Baal with Thunderbolt, Baal with Vegetation Spear, or simply the Baal stele are names given to a white limestone bas-relief stele from the ancient kingdom of Ugarit in northwestern Syria. It was discovered in 1932, about 20 m from the Temple of Baal in the acropolis of Ugarit during excavations directed by French archæologist Claude Schaeffer. The stele depicts Baal (or Hadad), the god of storm and rain as well as that of agriculture, and a smaller male figure. The stele's artistic style has been described as blending Egyptian and Syrian artistic elements. Historian Nicolas Wyatt identified the work as illustrating the importance of Egyptian influence in Syrian art.

Considered the most important of the Ugaritic stelæ, it is displayed at the Louvre in Paris.

==Overview==

=== Dimensions ===
Carved from white limestone, the stele is wider at the base and measures 142 × 50 cm. It depicts two standing male figures: the larger representing Baal, and the smaller most likely representing the king of Ugarit.

=== Figures ===

==== Baal ====
Baal, the god of storms, rain, and agriculture, is the stele's central figure. He is shown facing to the right and standing on a large pedestal. The pedestal bears carved representations of Baal's spheres of power, the mountains and the sea. Baal is shown with a raised right hand brandishing a club or battle-mace overhead. His left hand holds a thunderbolt in the shape of a spearhead that extends towards the ground. The shaft is in the form of a plant. The god is shown wearing a horned helmet. Braided hair falls over his back and his right shoulder. Baal is shown clad only in a kilt with striped decorations and a wide belt with a curved dagger.

==== King of Ugarit ====
A man, who is shown with a bare head and wearing ceremonial dress, is depicted standing on a horned altar between the spear and the god and praying. The smaller figure most likely represents the king of Ugarit.

===Interpretation===

The stele is interpreted as showing the king humbly submitting himself to Baal and receiving the god's protection in return.

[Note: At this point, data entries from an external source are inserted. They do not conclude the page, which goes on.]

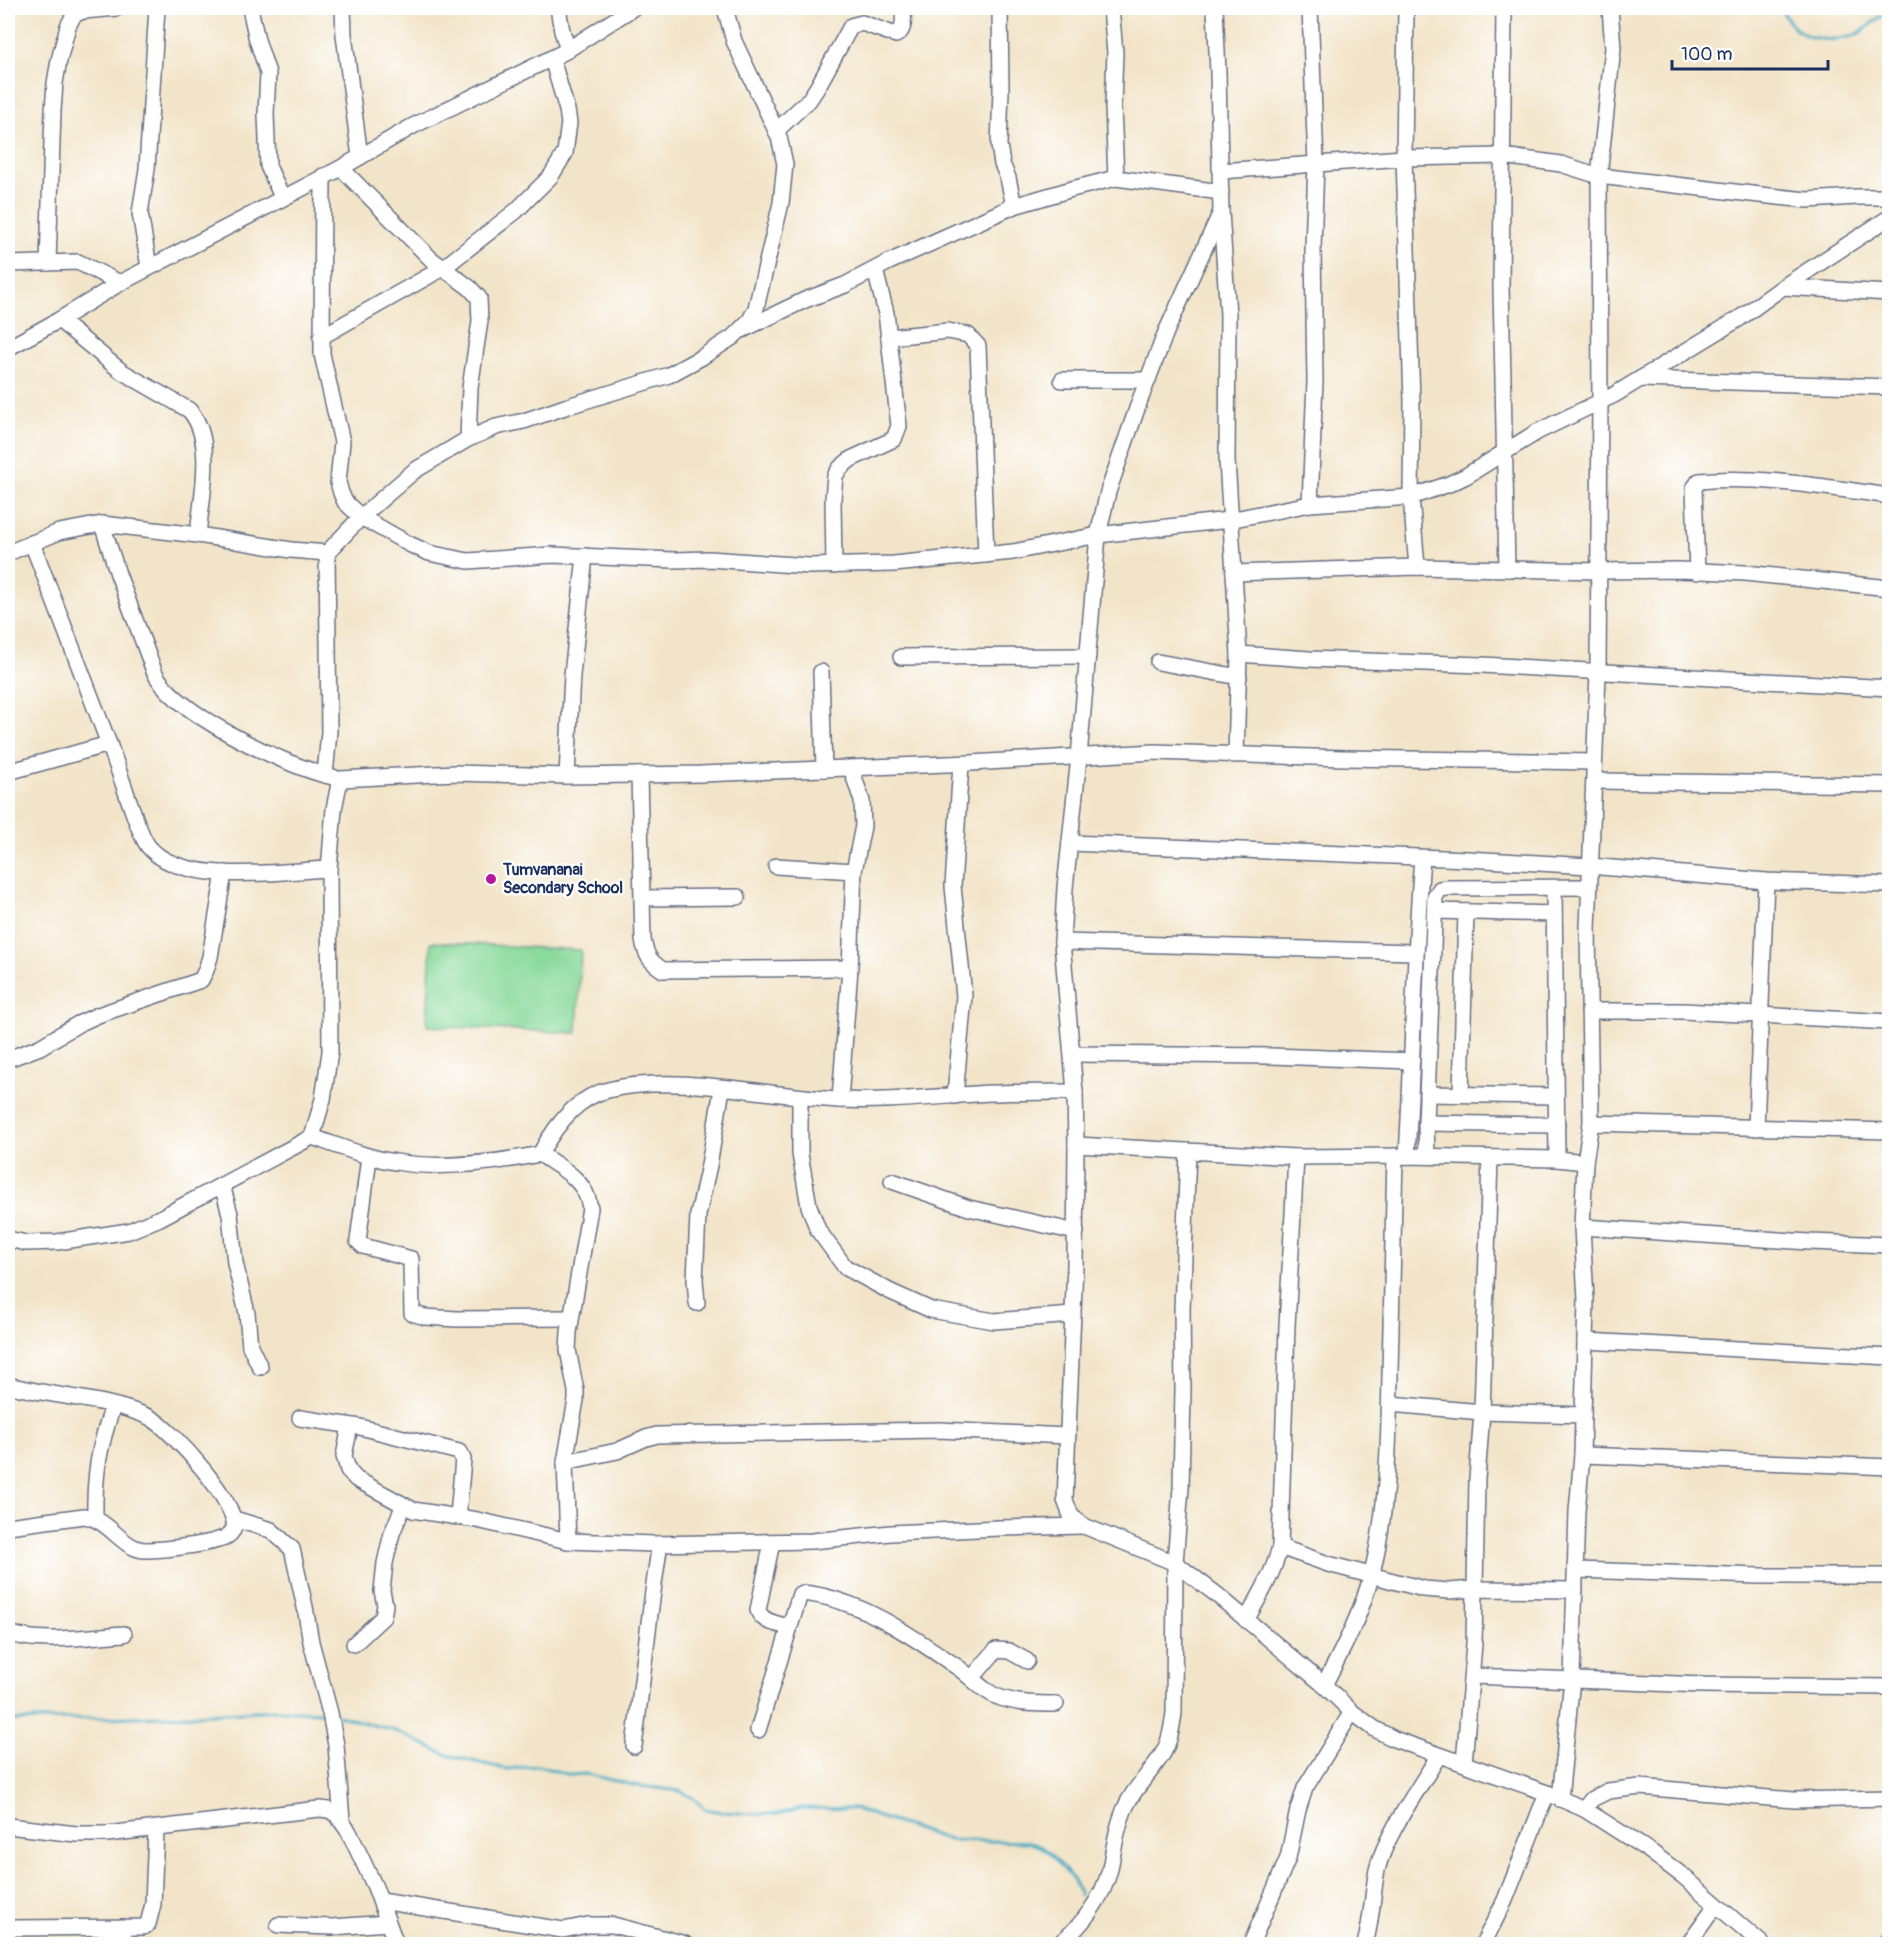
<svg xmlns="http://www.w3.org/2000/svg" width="1897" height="1952" font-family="Pangolin,sans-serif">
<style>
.green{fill:#87d99a;stroke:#51847c;stroke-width:1.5}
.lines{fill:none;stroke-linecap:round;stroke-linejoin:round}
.stream{stroke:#42a9c2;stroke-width:3}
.minor-casing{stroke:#666e83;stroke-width:18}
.minor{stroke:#fff;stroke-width:15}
.poi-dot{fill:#b5179e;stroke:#fff;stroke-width:2}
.labels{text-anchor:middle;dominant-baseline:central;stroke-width:4.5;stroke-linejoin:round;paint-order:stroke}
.poi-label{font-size:16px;font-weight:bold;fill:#1b2f5e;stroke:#fff;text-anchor:start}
</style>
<rect width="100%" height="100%" fill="#fff"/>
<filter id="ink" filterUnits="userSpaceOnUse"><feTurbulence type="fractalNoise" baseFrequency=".0167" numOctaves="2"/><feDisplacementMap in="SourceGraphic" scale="12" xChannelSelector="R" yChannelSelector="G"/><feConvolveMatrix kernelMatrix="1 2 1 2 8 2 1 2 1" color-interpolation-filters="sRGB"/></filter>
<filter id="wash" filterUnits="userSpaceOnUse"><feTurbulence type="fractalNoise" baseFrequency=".008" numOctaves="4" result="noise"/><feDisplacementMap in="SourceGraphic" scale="24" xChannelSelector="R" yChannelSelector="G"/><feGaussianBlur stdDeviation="1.35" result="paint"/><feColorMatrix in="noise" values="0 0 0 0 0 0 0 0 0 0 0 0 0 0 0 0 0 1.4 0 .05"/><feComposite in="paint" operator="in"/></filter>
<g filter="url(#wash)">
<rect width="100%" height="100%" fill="#f2e4c8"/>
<path class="green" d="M431,942L581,950L577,1033L427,1026Z"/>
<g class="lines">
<g class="stream">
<path d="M1780,8C1785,15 1790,25 1797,30C1813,42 1842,42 1859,33C1870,27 1877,16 1890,12"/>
<path d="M336,1715L396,1731L447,1755L506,1769L538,1766L570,1775L586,1774L633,1785L680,1791L693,1798L705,1809L722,1812L755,1814H778L803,1808L855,1809L949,1840L1028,1842L1042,1847L1053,1856L1074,1881L1080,1895"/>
<path d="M8,1721L194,1715L274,1710L324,1712"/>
</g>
</g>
</g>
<g filter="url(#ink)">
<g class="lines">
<defs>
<g id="minor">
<path d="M250,8L257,40L268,73L266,114L268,166L282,197"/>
<path d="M343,8L344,35L360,157"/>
<path d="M558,8L562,31L568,50"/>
<path d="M1000,8L1001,90L999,145L1002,164L1008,178L1014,206"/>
<path d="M1111,8L1115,53L1113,106L1116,178"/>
<path d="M1215,8L1218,72L1221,212L1228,315L1227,460L1239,654L1236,755"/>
<path d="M1406,8L1404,158L1412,401L1411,497L1417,567"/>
<path d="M1504,8L1501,286L1507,569"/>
<path d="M776,131L809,100L817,88L851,26L862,23L896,35C906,30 903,17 903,8"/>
<path d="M341,168L431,259L470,288L479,298L480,321L470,388L468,439"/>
<path d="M1221,171L1316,164L1310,8"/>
<path d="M323,176L322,354L342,442L338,482L341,493L345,502L361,517L409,544L429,553L468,561L552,555L674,560L709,559L809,566L894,564L1013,552L1098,535L1229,520L1310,504L1411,497L1449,484L1466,476L1537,432L1614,395L1740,318L1783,287L1890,217"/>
<path d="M1221,212L1166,332L1140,400L1108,492L1098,535L1079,757L1065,888L1062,942L1075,1092L1076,1145L1075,1265L1065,1500L1071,1516L1084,1526L1175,1563L1216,1594L1324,1685L1352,1712L1375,1729L1394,1739L1547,1793L1584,1809L1651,1852L1683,1876L1762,1944"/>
<path d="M48,263L53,111L55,83L59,60L68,26L74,15L83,11L117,8"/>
<path d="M8,264L78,262L120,283"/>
<path d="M149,267L140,213L147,169L157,8"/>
<path d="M1783,287L1890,293"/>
<path d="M59,320L121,371L189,410C216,439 201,499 198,535"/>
<path d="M742,330L805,300L845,285L889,262L1014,206L1072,189L1116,178L1221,192"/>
<path d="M321,337L443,268L516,211L551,176L565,153L569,123L567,110L552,59"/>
<path d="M889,337L948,331L968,335L978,346L986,555"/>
<path d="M8,348L59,320L120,283L341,168L413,126L564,52L633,8"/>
<path d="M1641,379L1890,387"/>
<path d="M1062,380H1148"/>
<path d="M1310,504L1315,381L1313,249L1316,164L1404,158L1502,156L1561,164L1599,176L1760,195L1807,200L1857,197H1890"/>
<path d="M102,524L118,574L154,671C171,712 283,764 325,775"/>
<path d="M32,543L109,744"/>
<path d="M8,553L59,532L102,524L198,535L291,550L327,553L361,517L414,471L468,439L496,427L524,421L565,407L669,375L702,357L733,337L750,320L756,308L781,203L785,164L779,137L734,41L725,8"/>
<path d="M327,553L329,732L325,775L333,777"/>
<path d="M834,566L833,499L835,476L840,468L851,459L894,439L899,426L886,313L875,270"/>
<path d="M1697,572L1694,488L1699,481C1758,475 1830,488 1890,496"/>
<path d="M1234,573L1417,567L1599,571L1679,570L1745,573L1890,588"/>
<path d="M1239,654L1309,659L1482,665L1890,688"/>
<path d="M901,657L1088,656"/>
<path d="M1158,662L1239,677"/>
<path d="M821,672L824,769"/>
<path d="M8,772L109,744C117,765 124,787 132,809C136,820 141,836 148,846C180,887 282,871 329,869L334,809L340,779L455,773L567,776L701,774L971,763L1154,752L1344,758L1594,762"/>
<path d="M639,775L643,940C646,955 649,961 663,970L850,968"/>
<path d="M567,776L572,675L585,556"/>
<path d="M1594,781L1890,785"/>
<path d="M1070,843L1468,859L1589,866L1766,881L1890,885"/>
<path d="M776,866L854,871"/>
<path d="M1554,888L1557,1159"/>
<path d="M642,898L738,897"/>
<path d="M1435,911L1554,914"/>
<path d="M1062,942L1415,952"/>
<path d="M1589,1011H1683L1890,1022"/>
<path d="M1073,1054L1271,1056L1412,1061"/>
<path d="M8,1059L40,1047L78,1024L98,1015L201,980L206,970L210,957L224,873"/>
<path d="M1427,1094L1556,1096"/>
<path d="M1461,1094L1466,912"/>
<path d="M955,1096L964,996L953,886L961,764"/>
<path d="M800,1097V1154L809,1206L818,1230L845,1267L889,1291L931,1310L994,1321L1073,1315"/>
<path d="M840,1100L850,968L854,871L863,826L862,801L851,768"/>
<path d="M1426,1123L1557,1125"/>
<path d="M1591,1123L1890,1131"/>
<path d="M1756,1128L1766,881"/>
<path d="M312,1137C339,1146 367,1158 396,1162C442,1170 495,1163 540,1154C554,1128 576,1097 608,1090C679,1073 765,1096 839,1100C884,1102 930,1097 975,1094C1009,1092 1042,1092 1075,1092"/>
<path d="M1076,1145L1296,1157L1407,1156L1557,1159L1585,1162"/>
<path d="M540,1154C562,1169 586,1179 590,1208L569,1332L568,1350L576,1391V1400L565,1462"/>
<path d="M1407,1156C1413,1056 1414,957 1422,858"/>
<path d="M1427,1156L1426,1123L1435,897L1440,889L1447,888L1589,887"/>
<path d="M369,1157L358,1241L363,1246L411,1259L412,1313L425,1317L457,1319L571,1318"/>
<path d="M892,1181L969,1208L1076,1232"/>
<path d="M222,1185L230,1214L235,1263L247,1313L250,1346L260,1367"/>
<path d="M1582,1227L1809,1242L1890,1245"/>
<path d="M8,1239L26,1243L57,1242L129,1231L160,1218L312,1137L323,1099L330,1052L329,869"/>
<path d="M697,1303L695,1280L698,1215L709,1165L722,1089"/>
<path d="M1585,1341L1890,1357"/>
<path d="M8,1385C53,1397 107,1398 149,1417C170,1427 244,1509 233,1530C230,1535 224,1539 218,1540C203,1545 162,1550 146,1550C122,1550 110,1519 84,1516L8,1526"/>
<path d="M1390,1404L1482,1412L1583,1415"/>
<path d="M300,1418L360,1427L459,1452L463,1459L458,1516"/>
<path d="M350,1426L344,1456L348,1470L356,1479L413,1510L477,1520L568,1541L654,1544L812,1541L891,1533L999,1528L1084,1526"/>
<path d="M1582,1455L1890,1467"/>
<path d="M95,1518C94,1474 99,1447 113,1406"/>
<path d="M234,1519L271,1530L292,1549L305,1607L311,1642L330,1713L336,1745L342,1821"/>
<path d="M568,1541L565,1462L617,1451L646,1438L657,1435L939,1430L1067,1436"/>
<path d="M772,1542L758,1610C761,1622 778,1624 789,1627"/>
<path d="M1280,1547L1328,1564L1424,1589L1449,1591L1474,1589L1575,1590"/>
<path d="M1576,1570L1760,1576H1890"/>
<path d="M1246,1620C1260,1596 1273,1574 1280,1547L1287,1326L1296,1157"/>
<path d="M8,1632C33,1645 94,1636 124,1634"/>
<path d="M354,1644L383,1617L385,1605L382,1591L385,1563L392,1533L403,1507"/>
<path d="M1472,1676L1703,1685L1890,1687"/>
<path d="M972,1678L996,1650L1009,1651L1027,1661"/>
<path d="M1324,1685C1343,1649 1362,1613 1372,1573C1388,1508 1389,1440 1390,1374C1391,1301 1394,1228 1395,1156"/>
<path d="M758,1730L800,1594L803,1593C861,1599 913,1637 960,1669C973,1679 985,1693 1001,1698C1019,1704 1038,1704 1056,1704"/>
<path d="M634,1746C643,1678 649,1611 660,1544"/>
<path d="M1464,1763L1474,1644L1477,1479L1482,1412L1490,1159"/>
<path d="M1560,1799L1572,1679L1577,1511L1582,1455L1585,1341L1586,1300L1582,1227L1585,1162L1591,1123L1588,929L1598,672L1600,400L1599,176L1613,48L1610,8"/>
<path d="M1584,1809L1592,1799L1608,1791L1640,1787L1794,1800L1890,1798"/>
<path d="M8,1826L76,1834H107L319,1809L329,1810L337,1815L349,1832L375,1887L396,1944"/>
<path d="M381,1901L563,1930L588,1925H613L685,1944"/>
<path d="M278,1925L332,1927L388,1923"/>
<path d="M121,1927L125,1944"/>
<path d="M8,1928L143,1927L148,1924L153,1904L156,1830"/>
<path d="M1059,1944C1082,1926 1103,1898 1110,1869C1114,1848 1117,1825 1126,1806C1135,1786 1152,1772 1163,1753C1170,1741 1172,1727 1174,1713L1175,1563L1181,1488L1183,1389L1182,1310L1188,1151"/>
<path d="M1251,1944L1288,1858L1298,1810L1305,1788L1352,1712"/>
<path d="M1365,1944C1372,1920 1372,1895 1377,1870C1385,1835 1420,1787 1439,1755"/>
<path d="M1483,1944L1505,1900L1547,1793"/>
<path d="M1688,1944L1716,1905"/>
<path d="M1887,1944L1890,1938"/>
</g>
</defs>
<use href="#minor" class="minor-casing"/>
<use href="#minor" class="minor"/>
</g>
</g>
<circle class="poi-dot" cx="491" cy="879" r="6"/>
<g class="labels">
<g class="poi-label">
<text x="503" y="870">Tumvananai<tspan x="503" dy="18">Secondary School</tspan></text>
</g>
</g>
<rect width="1897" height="1952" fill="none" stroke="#fff" stroke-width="30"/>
<path d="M1672 60v9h156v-9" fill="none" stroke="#1b2f5e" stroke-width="3"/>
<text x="1681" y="60" font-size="18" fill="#1b2f5e" stroke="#ffffff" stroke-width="4.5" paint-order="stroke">100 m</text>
</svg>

Additionally, Baal's lightning has been interpreted as him thrusting a spear of vegetation into the ground from the sky, symbolising the necessity of the storm for a later harvest. The difference in size between the two figures is interpreted by historian Mark S. Smith as contrasting divine power with the "relative weakness of the king". The horned helmet and thunderbolt represent fertility. According to historian Alberto Green, Baal is portrayed as a 'vigorous, young, graceful, athletic deity marching forward'.

==Excavation==
The stele was discovered in 1932 during excavations at Ugarit directed by French archæologist Claude Schaeffer. While the stele was unearthed about 20 m from the Temple of Baal on its southern slope, it was probably originally housed inside the temple. Additionally, eight more stelae were recovered from the area, while another fourteen were unearthed in the Temple of Dagon and throughout the city.